■ **Task prompt**
Write out the material word for word, from its very first line down to and including the line that holds "remains certain: the sweetness of Strawberry". Leave the pictures out.

■ **Data**
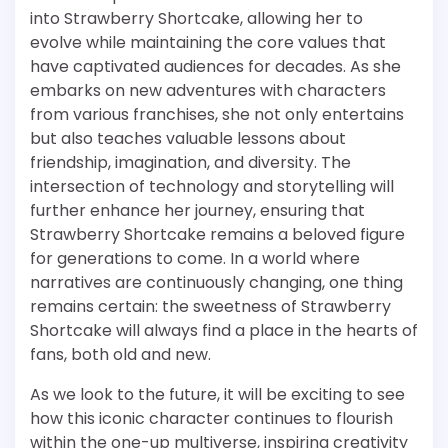
into Strawberry Shortcake, allowing her to
evolve while maintaining the core values that
have captivated audiences for decades. As she
embarks on new adventures with characters
from various franchises, she not only entertains
but also teaches valuable lessons about
friendship, imagination, and diversity. The
intersection of technology and storytelling will
further enhance her journey, ensuring that
Strawberry Shortcake remains a beloved figure
for generations to come. In a world where
narratives are continuously changing, one thing
remains certain: the sweetness of Strawberry
Shortcake will always find a place in the hearts of
fans, both old and new.
As we look to the future, it will be exciting to see
how this iconic character continues to flourish
within the one-up multiverse, inspiring creativity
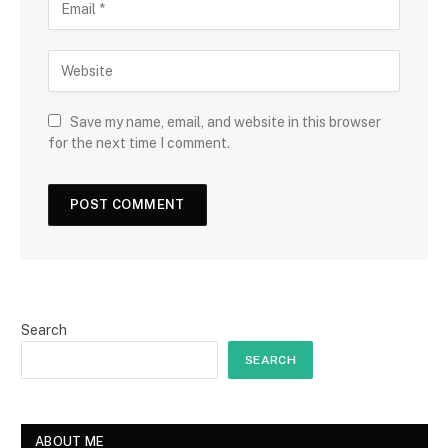
Save my name, email, and website in this browser
for the next time I comment.
Search
SEARCH
ABOUT ME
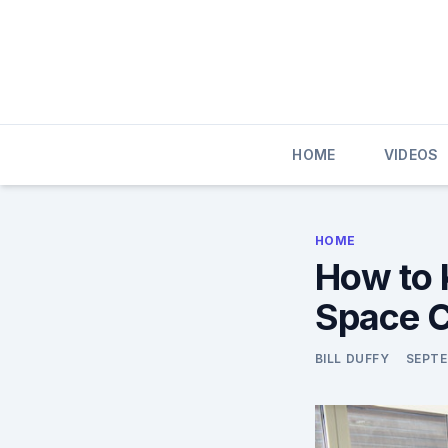
Skip
to
content
HOME
VIDEOS
HOME
How to 
Space C
BILL DUFFY
SEPTE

■ **Output**
into Strawberry Shortcake, allowing her to
evolve while maintaining the core values that
have captivated audiences for decades. As she
embarks on new adventures with characters
from various franchises, she not only entertains
but also teaches valuable lessons about
friendship, imagination, and diversity. The
intersection of technology and storytelling will
further enhance her journey, ensuring that
Strawberry Shortcake remains a beloved figure
for generations to come. In a world where
narratives are continuously changing, one thing
remains certain: the sweetness of Strawberry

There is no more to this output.